*ZADANIE A*
Zwróć dosłownie fragment tekstu o pijanym kierowcy przewożącym dziecko. Zacznij od słów "1. Pijany naraził", a skończ na słowach "kolanach małe dziecko.".

Tak przewoził dziecko. Gdy zwrócono mu uwagę, poszedł po drewniany kij
43-letni mężczyzna, mając blisko 1,5 promila alkoholu w organizmie, przewoził na kolanach dziecko, kierując autem bez tablic rejestracyjnych. Gdy świadkowie zainterweniowali, zdenerwował się i uszkodził ich samochód, uderzając w niego drewnianym trzonkiem. Teraz grozi mu kilka lat więzienia.
1. Pijany naraził dziecko
Policjanci z ruchu drogowego w Gdyni otrzymali zgłoszenie dotyczące pijanego mężczyzny kierującego osobową skodą bez tablic rejestracyjnych na ul. Dębowej. Podczas jazdy miał trzymać na kolanach małe dziecko.

*ZADANIE B*
Ile wierszy w rekordach poniżej zawiera ciąg "numericTimeSignature"? Podaj wyłącznie liczbę.

*SUROWE REKORDY*
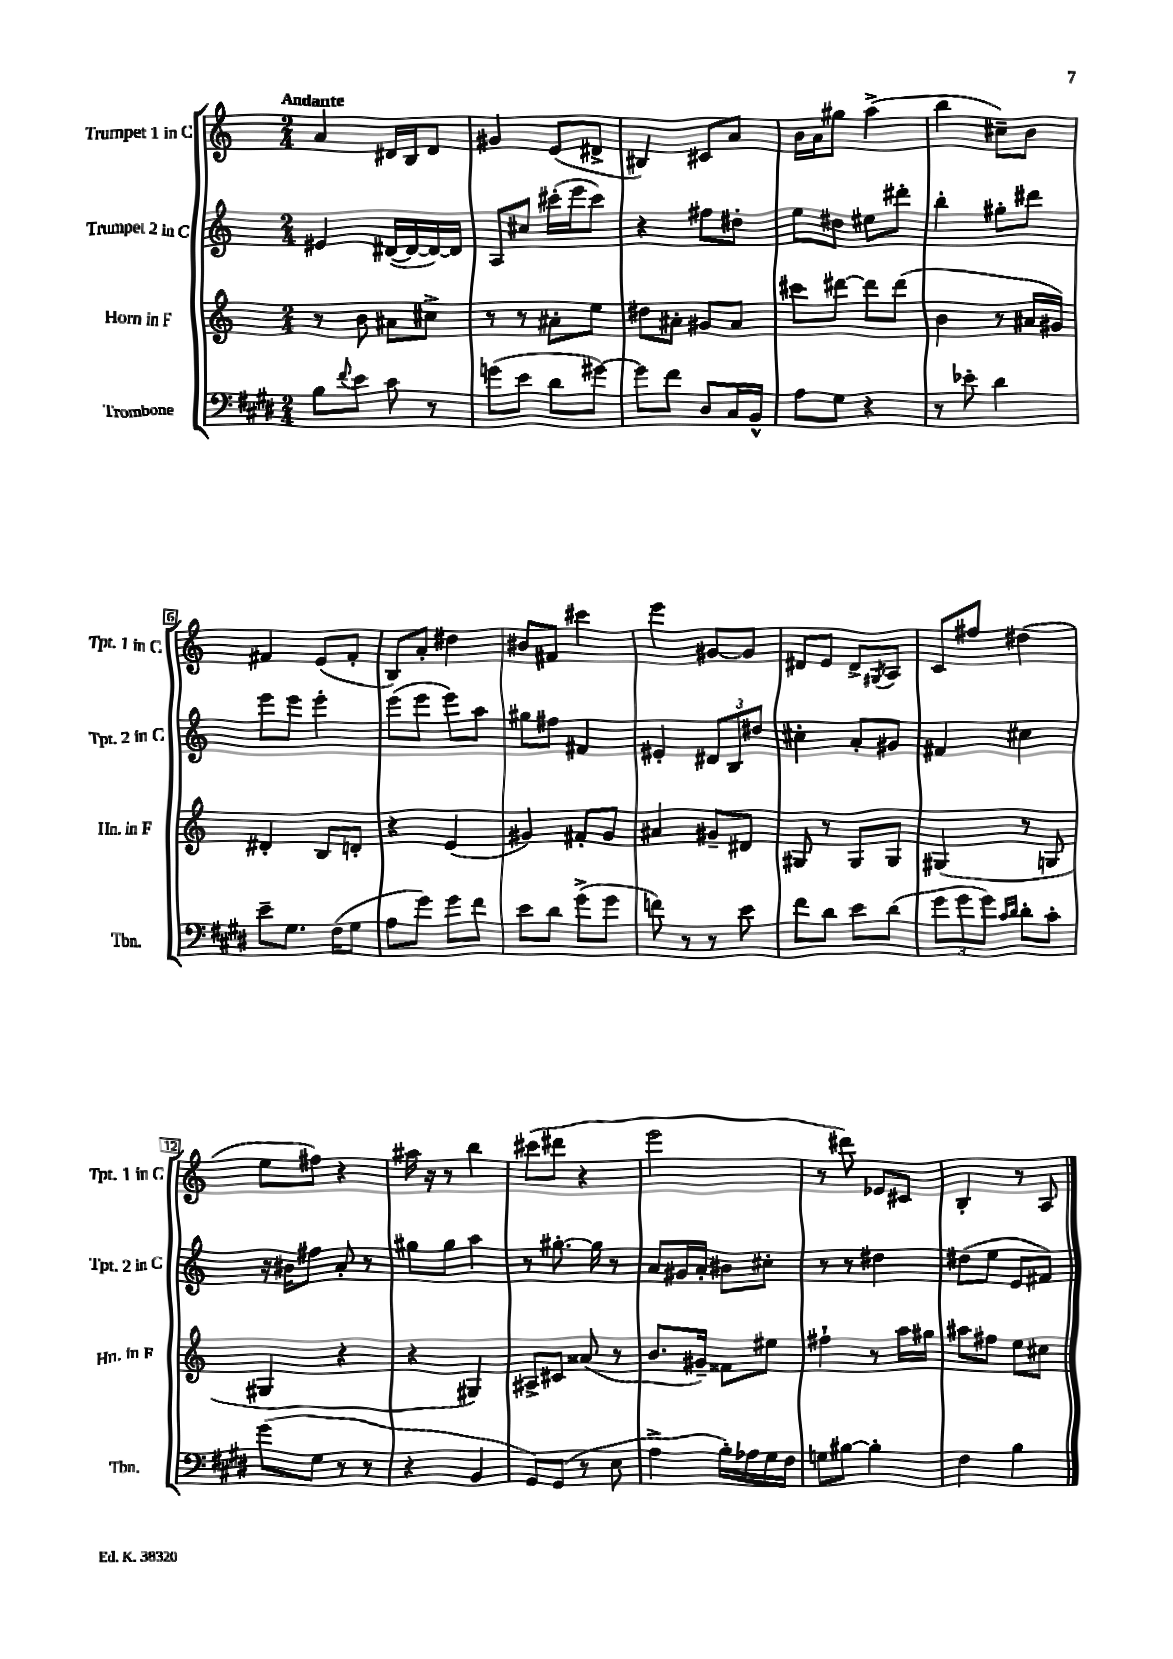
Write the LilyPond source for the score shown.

<<
\new StaffGroup <<
\new Staff = "s0" \with { instrumentName = "Trumpet 1 in C" shortInstrumentName = "Tpt. 1 in C" } {
    \clef treble \key c \major \numericTimeSignature \time 2/4 \tempo "Andante"
    a'4 dis'16 b16 dis'8 |
    gis'4 e'8( dis'8-> |
    bis4) cis'8 a'8 |
    b'16 a'16 gis''8 a''4->( |
    b''4 cis''8--) b'8 |
    fis'4 e'8( fis'8-. |
    b8) a'8-. dis''4 |
    bis'8 fis'8 cis'''4 |
    e'''4 gis'8~ gis'8 |
    dis'8 e'8 dis'8-> \acciaccatura { gis8 } a8 |
    c'8 fis''8 dis''4( |
    e''8 fis''8) r4 |
    ais''16 r16 r8 b''4 |
    cis'''8( dis'''8 r4 |
    e'''2 |
    r8 dis'''8) ees'8 cis'8 |
    b4-. r8 a8 \bar "|." |
}
\new Staff = "s1" \with { instrumentName = "Trumpet 2 in C" shortInstrumentName = "Tpt. 2 in C" } {
    \clef treble \key c \major \numericTimeSignature \time 2/4
    eis'4 dis'16~( dis'16~ dis'16~) dis'16 |
    a8 cis''8 cis'''16-.( e'''16 cis'''8) |
    r4 fis''8 dis''8-. |
    e''8 dis''8 eis''8 dis'''8-. |
    b''4-. gis''8-. dis'''8 |
    e'''8 e'''8 e'''4-. |
    e'''8( e'''8 e'''8) a''8 |
    gis''8 fis''8 fis'4 |
    eis'4-. \tuplet 3/2 { dis'8 b8 dis''8 } |
    cis''4-. a'8-. gis'8 |
    fis'4 cis''4 |
    r16 bis'16 fis''8 a'8-. r8 |
    gis''8 gis''8 a''4 |
    r8 gis''8.~-. gis''16 r8 |
    a'8 gis'16 a'16-. bis'8 cis''8-. |
    r8 r8 dis''4 |
    dis''8( e''8 e'8 fis'8) \bar "|." |
}
\new Staff = "s2" \with { instrumentName = "Horn in F" shortInstrumentName = "Hn. in F" } {
    \clef treble \key c \major \numericTimeSignature \time 2/4
    r8 b'8 ais'8 cis''8-> |
    r8 r8 ais'8-. e''8 |
    dis''8 ais'8-. gis'8 ais'8 |
    cis'''8 dis'''8~ dis'''8 dis'''8( |
    b'4 r8 ais'16 gis'16) |
    dis'4-. b8 d'8-. |
    r4 e'4( |
    gis'4) fis'8-. gis'8 |
    ais'4 gis'8-- dis'8 |
    gis8 r8 gis8 gis8 |
    gis4( r8 g8 |
    gis4 r4 |
    r4 gis4) |
    ais8-> cis'8 aisis'8( r8 |
    b'8. gis'16--) fisis'8 eis''8 |
    fis''4-! r8 a''16 gis''16 |
    ais''8 fis''8 e''8 cis''8 \bar "|." |
}
\new Staff = "s3" \with { instrumentName = "Trombone" shortInstrumentName = "Tbn." } {
    \clef bass \key e \major \numericTimeSignature \time 2/4
    b8 \appoggiatura { fis'8 } e'8 cis'8 r8 |
    g'8( e'8 dis'8 gis'8~) |
    gis'8 fis'8 dis8 cis16 b,16-^ |
    a8 gis8 r4 |
    r8 ees'8-. dis'4 |
    e'8-- gis8. fis16( gis8 |
    a8 gis'8) gis'8 fis'8 |
    e'8 dis'8 gis'8->( gis'8 |
    f'8) r8 r8 e'8 |
    fis'8 dis'8 e'8 dis'8( |
    \tuplet 3/2 { gis'8 gis'8 gis'8) } \grace { cis'16 dis'16 } dis'8-. cis'8-. |
    gis'8( gis8 r8 r8 |
    r4 b,4 |
    gis,8) gis,8( r8 e8 |
    a4-> b16-.) aes16 gis16 fis16 |
    g8 bis8~ bis4-. |
    fis4 b4 \bar "|." |
}
>>
>>
\layout { \context { \Score \override BarNumber.stencil = #(make-stencil-boxer 0.1 0.3 ly:text-interface::print) } }
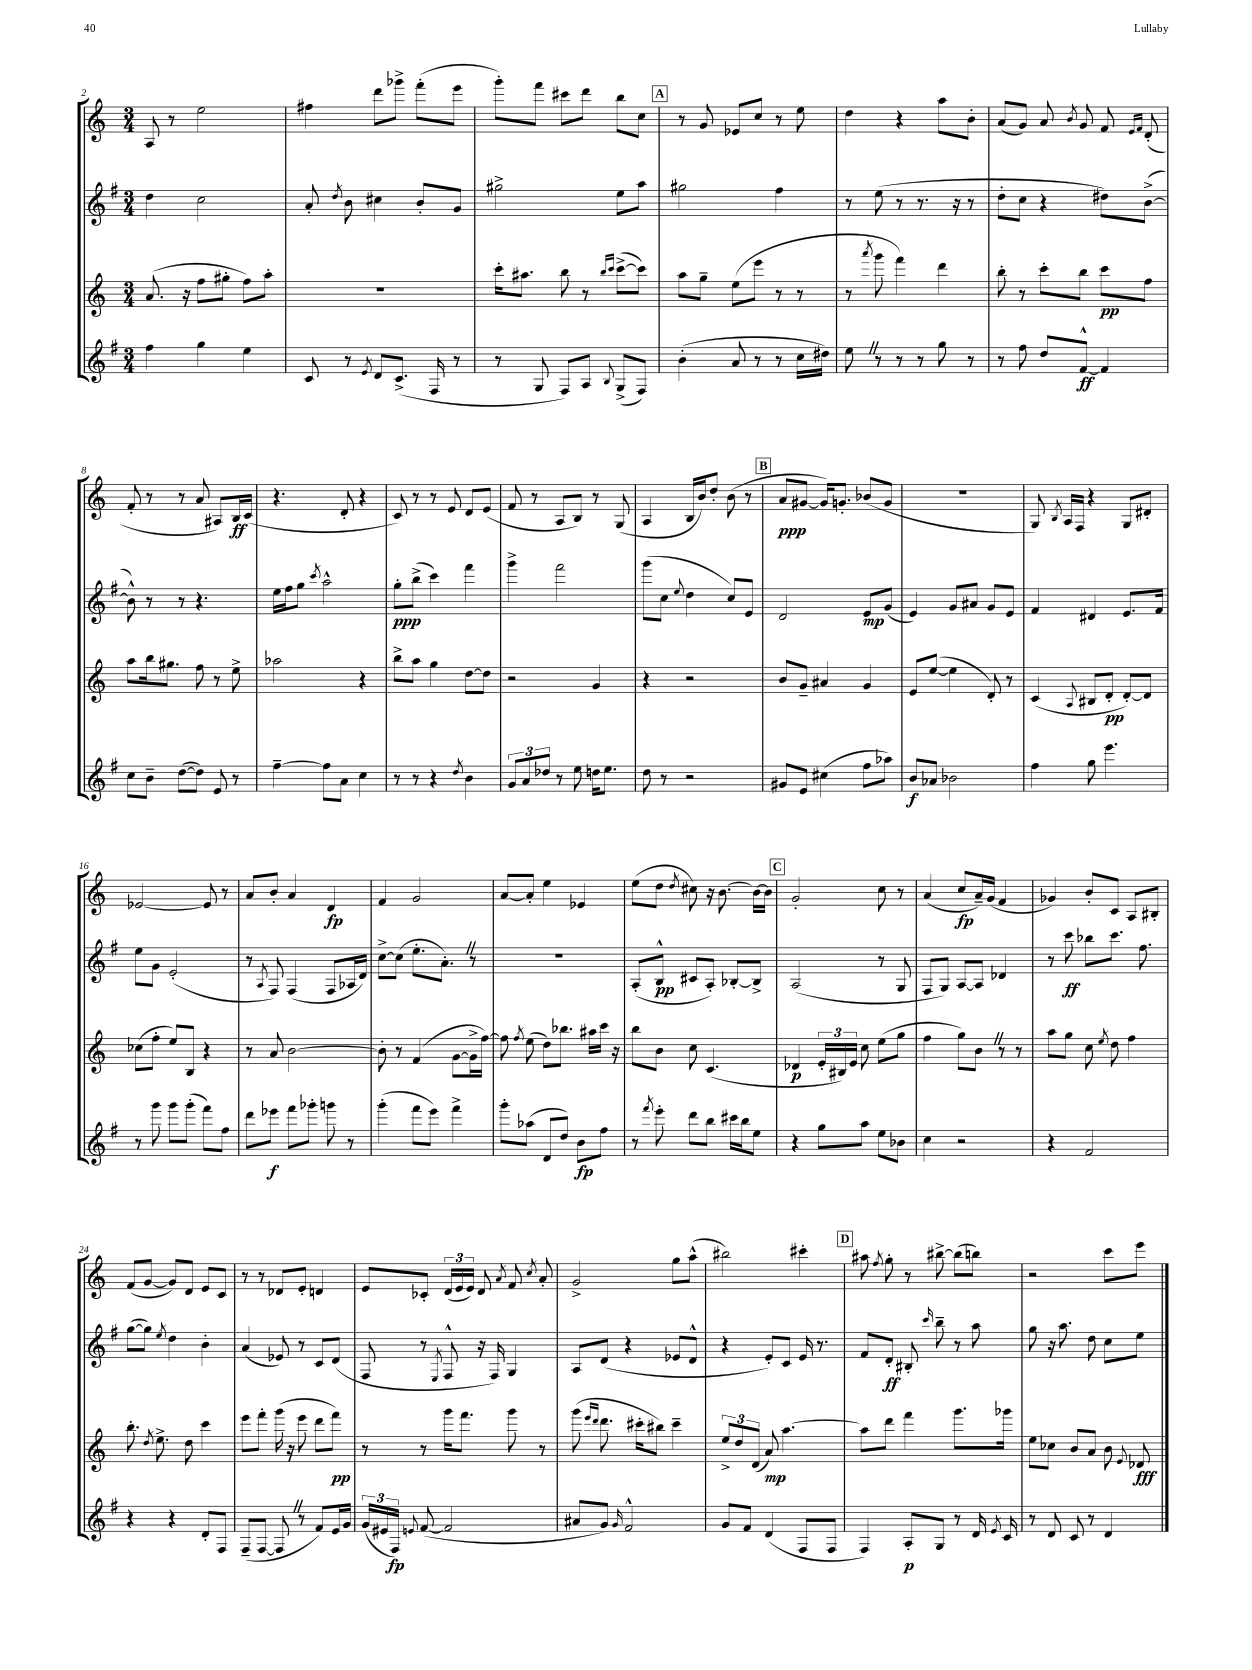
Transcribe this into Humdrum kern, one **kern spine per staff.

**kern	**kern	**kern	**kern
*staff4	*staff3	*staff2	*staff1
*clefG2	*clefG2	*clefG2	*clefG2
*k[f#]	*k[]	*k[f#]	*k[]
*M3/4	*M3/4	*M3/4	*M3/4
4ff#	(8.a	4dd	8A
.	.	.	8r
.	16r	.	.
4gg	8ff	2cc	2ee
.	8gg#'	.	.
4ee	8ff)	.	.
.	8aa'	.	.
=	=	=	=
8c	2.r	8a'	4ff#
.	.	8qdd	.
8r	.	8b	.
8qe	.	.	.
8d	.	4cc#	8ddd
(8.c^	.	.	8ggg-^
.	.	8b'	(8fff'
16F#	.	.	.
8r	.	8g	8eee
=	=	=	=
8r	16ccc'	2gg#^	8ggg')
.	8.aa#	.	.
8G	.	.	8fff
8F#)	8bb	.	8ccc#
8A	8r	.	8ddd
.	16qqbb	.	.
8qqB	16qqccc	.	.
(8G^	([8ccc^	8ee	8bb
8F#)	8ccc])	8aa	8cc
=	=	=	=
(4b'	8aa	2gg#	8r
.	8gg~	.	8g
8a	(8ee	.	8e-
8r	8eee	.	8cc
8r	8r	4ff#	8r
16cc	8r	.	8ee
16dd#)	.	.	.
=	=	=	=
8ee	8r	8r	4dd
.	8qaaa	.	.
8r	8ggg	(8ee	.
8r	4fff)	8r	4r
8r	.	8.r	.
8gg	4ddd	.	8aa
.	.	16r	.
8r	.	8r	8b'
=	=	=	=
8r	8bb'	8dd'	(8a
8ff#	8r	8cc	8g)
8dd	8ccc'	4r	8a
.	.	.	8qb
[8f#^^	8bb	.	8g
4f#]	8ccc	8dd#)	8f
.	.	.	16qqe
.	.	.	16qqf
.	8ff	([8b^	(8d'
=	=	=	=
8cc	8aa	8b^^])	8f'
8b~	16bb	8r	8r
.	8.gg#	.	.
([8dd	.	8r	8r
8dd])	8ff	4.r	8a
8e	8r	.	8A#)
8r	8ee^	.	16B
.	.	.	(16c
=	=	=	=
[4ff#~	2aa-	16ee	4.r
.	.	16ff#	.
.	.	8gg	.
.	.	8qccc	.
8ff#]	.	2aa^^	.
8a	.	.	8d'
4cc	4r	.	4r
=	=	=	=
8r	8bb^	8gg'	8c)
8r	8aa	(8bb^	8r
4r	4gg	4ccc)	8r
.	.	.	8e
8qdd	.	.	.
4b	[8dd	4fff#	8d
.	8dd]	.	(8e
=	=	=	=
12g	2r	4ggg^	8f
12a	.	.	.
.	.	.	8r
12dd-	.	.	.
8r	.	2fff#	8A
8ee	.	.	8B)
16dd	4g	.	8r
8.ee	.	.	.
.	.	.	(8G
=	=	=	=
8dd	4r	(8ggg	4A
8r	.	8cc	.
.	.	8qqee	.
2r	2r	4dd	16B
.	.	.	16b)
.	.	.	8dd'
.	.	8cc)	(8b
.	.	8e	8r
=	=	=	=
8g#	8b	2d	8a
8e	8g~	.	[8g#
(4cc#	4a#	.	16g#])
.	.	.	8.g'
8ff#	4g	8e	(8b-
8aa-)	.	(8g	8g
=	=	=	=
8b	8e	4e)	2.r
8a-	([8ee	.	.
2b-	4ee]	8g	.
.	.	8a#	.
.	8d')	8g	.
.	8r	8e	.
=	=	=	=
4ff#	(4c	4f#	8G)
.	.	.	8qB
.	.	.	16A
.	.	.	16F
.	8qqA	.	.
8gg	8B#	4d#	4r
4.eee	8d'	.	.
.	[8d')	8.e	8G
.	8d]	.	8d#'
.	.	16f#	.
=	=	=	=
8r	(8cc-	8ee	[2e-
8ggg	8ff'	8g	.
8ggg	8ee)	(2e'	.
(8ggg'	8B	.	.
8fff#)	4r	.	8e-]
8ff#	.	.	8r
=	=	=	=
8ddd	8r	8r	8a
.	.	8qA	.
8eee-	8a	8F#)	8b'
8fff#	[2b	(4F#	4a
8ggg-'	.	.	.
8ggg	.	8F#	4d
8r	.	16A-	.
.	.	16d)	.
=	=	=	=
(4ggg'	8b']	[8cc^	4f
.	8r	(8cc]	.
8fff#	(4f	8.ee'	2g
8eee)	.	.	.
.	.	8.a')	.
4fff#^	[8g	.	.
.	16g^]	8r	.
.	[16ff)	.	.
=	=	=	=
8ggg'	8ff]	2.r	[8a
.	8qff	.	.
(8aa-	(8ee	.	8a']
8d	8dd)	.	4ee
8dd)	8.bb-	.	.
8b	.	.	4e-
.	16aa#	.	.
8ff#	16ccc	.	.
.	16r	.	.
=	=	=	=
8r	8bb	(8A'	(8ee
8qfff#	.	.	.
8eee'	8b	8B^^	8dd
.	.	.	8qdd
8ddd	8cc	8c#	8cc#)
8bb	(4.c	8A')	16r
.	.	.	[8.b
16ccc#	.	[8B-'	.
16bb	.	.	.
8ee	.	8B-^]	16b_
.	.	.	16b]
=	=	=	=
4r	4d-	(2A	2g'
8gg	24e'	.	.
.	24B#)	.	.
.	24e	.	.
8aa	8cc	.	.
8ee	(8ee	8r	8cc
8b-	8gg	8G	8r
=	=	=	=
4cc	4ff	8F#	(4a
.	.	8G)	.
2r	8gg)	[8A	8cc
.	8b	8A]	16a~)
.	.	.	(16g
.	8r	4d-	4f
.	8r	.	.
=	=	=	=
4r	8aa	8r	4g-)
.	8gg	8ccc	.
2f#	8cc	8bb-	8b'
.	8qee	.	.
.	8dd	8.ccc	8c
.	4ff	.	8A
.	.	8.ff#	.
.	.	.	8B#'
=	=	=	=
4r	8.bb'	([8gg	(8f
.	.	8gg])	[8g
.	8qdd	.	.
.	8.ee^	.	.
.	.	8qee	.
4r	.	4dd	8g])
.	8dd	.	8d
8d'	4ccc	4b'	8e
8F#	.	.	8c
=	=	=	=
(8F#~	8eee	(4a	8r
[8F#	8fff'	.	8r
8F#]	(16ggg	8e-)	8d-
.	16r	.	.
8r	8eee	8r	8e'
8f#)	8ddd	8c	4d
16e	8fff)	(8d	.
16g	.	.	.
=	=	=	=
(24g	8r	8F#	8e
24e#	.	.	.
24F#)	.	.	.
8qqe	.	.	.
([8f#	8r	8r	8c-'
.	.	8qE	.
2f#]	16ggg	8F#^^	(24d
.	.	.	24e
.	8.fff	.	.
.	.	.	24e)
.	.	16r	8d
.	.	16F#)	.
.	.	.	8qa
.	8ggg	4G	8f
.	.	.	8qcc
.	8r	.	8a'
=	=	=	=
8a#	(8ggg	8A	2g^
.	16qqeee	.	.
.	16qqddd	.	.
8g)	8.ddd	(8d	.
16qqg	.	.	.
2f#^^	.	4r	.
.	16ccc#'	.	.
.	8bb#)	.	.
.	4ccc#~	8e-	8gg
.	.	8d^^	(8aa^^
=	=	=	=
8g	12ee^	4r	2bb#)
.	12dd	.	.
8f#	.	.	.
.	(12d	.	.
(4d	8a)	8e')	.
.	[4.aa	8c	.
8F#	.	16e	4ccc#'
.	.	8.r	.
8F#	.	.	.
=	=	=	=
4F#)	8aa]	8f#	8aa#
.	.	.	8qff
.	8ddd	8d'	8gg'
8A'	4fff	8B#'	8r
.	.	16qqccc	.
8G	.	8bb~	[8bb#^
8r	8.ggg	8r	(8bb#]
16d	.	8aa	8bb)
8qe	.	.	.
16c	16ggg-	.	.
=	=	=	=
8r	8ee	8gg	2r
8d	8cc-	16r	.
.	.	8.aa	.
8c	8b	.	.
8r	8a	8dd	.
4d	8b	8cc	8ccc
.	8qqe	.	.
.	8d-	8ee	8eee
==	==	==	==
*-	*-	*-	*-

*POPRAWNY WYNIK A*
1. Pijany naraził dziecko
Policjanci z ruchu drogowego w Gdyni otrzymali zgłoszenie dotyczące pijanego mężczyzny kierującego osobową skodą bez tablic rejestracyjnych na ul. Dębowej. Podczas jazdy miał trzymać na kolanach małe dziecko.

*POPRAWNY WYNIK B*
4